Sonhou que entrava numa linda casa que se destacava pela fachada toda iluminada com as luzes de Natal. Numa sala espaçosa, crianças circulavam em torno de um homem vestido de Papai Noel. Havia uma mesa cheia de presentes em embrulhos coloridos. Canções de Natal vinham de caixas de som.
Em outro canto da sala, uma enorme árvore de Natal se perfilava como a dar as boas-vindas a Miudinho e aos outros visitantes. Palavras soltas, sorrisos abertos, gestos suaves, leveza nos abraços e apertos de mão. Diferenças esquecidas, tristezas sepultadas, contradições suspensas até segunda ordem.
Miudinho entrou num corredor que ligava a sala a uma cozinha nos fundos da casa e lá viu um grupo de pessoas ocupadas com os últimos preparativos da ceia de Natal. O cardápio era farto e cheio de delícias. A dona da casa, devidamente paramentada como chefe de toda a organização, exibia uma felicidade sem limite. Todos os familiares e amigos queridos estavam reunidos, todos com saúde, todos em sintonia com o espírito de Natal, e isso era o que importava.
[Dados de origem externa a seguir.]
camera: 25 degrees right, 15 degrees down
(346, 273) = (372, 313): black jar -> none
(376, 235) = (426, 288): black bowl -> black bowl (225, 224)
Pela primeira vez, Miudinho sentiu-se bem por ser tratado com atenção. Todos o cumprimentavam, alguns o abraçavam e o convidavam para a mesa. Não reconhecia nenhum dos rostos que se dirigiam a ele com sorrisos e palavras de carinho. Nenhuma criatura o empurrava como faziam os seguranças nas lojas de brinquedos.
Sentou-se e começou a comer e tomar suco e refrigerante. Comeu e bebeu tanto que se lambuzou. Depois vieram as guloseimas de todo tipo. Bolos, doces, sorvetes, frutas secas. Era a sua primeira ceia de Natal e ele estava dominado por um sentimento de alegria indescritível.
Depois, sonhou que caminhava por uma alameda pontilhada de luzes coloridas de ambos os lados. À medida que dava passos em ritmo moderado, tinha a impressão de que não fazia nenhum esforço. Era como se levitasse. Não sabia qual era o seu destino. A alameda fazia curvas e a visibilidade em certos pontos ficava prejudicada por uma névoa úmida. Estava tranquilo. Aonde quer que o caminho o levasse, sentia que coisas boas o esperavam.
Os sonhos possuem a força de milagres. Em outro sonho, Miudinho estava novamente na praça iluminada e ocupada por muita gente. Agora, ao contrário da noite de celebração que havia contemplado à distância, estava no meio da multidão. Havia tomado banho, vestia roupas limpas e o estômago não roncava de fome. Desta vez, não era um ser diferente. Sentia-se uma criança igual às outras, embora não tivesse família. Era como se toda a multidão fosse a sua família. E cantou as músicas natalinas com a sensação de que a paz traduzida em versos e melodia não era só uma coisa abstrata, mas uma experiência vivida.
De repente, sem entender o que acontecia, também sonhou que logo se transformava em um passarinho que voava para bem longe, talvez para o infinito da existência. A criança que era até então tinha se transformado em corpo e alma de passarinho. Teve a sensação de que todas as suas necessidades estavam atendidas e nada lhe faltava nessa hora feliz.
Na manhã seguinte, quando o dia clareou e as primeiras pessoas começaram a cruzar a praça nos movimentos iniciais de mais um dia na Terra, a cidade foi despertada com a notícia de que um pequeno menino foi encontrado morto junto à árvore de Natal. Socorristas que atestaram o óbito disseram que a causa da morte pode ter sido um conjunto de carências ligadas à fome.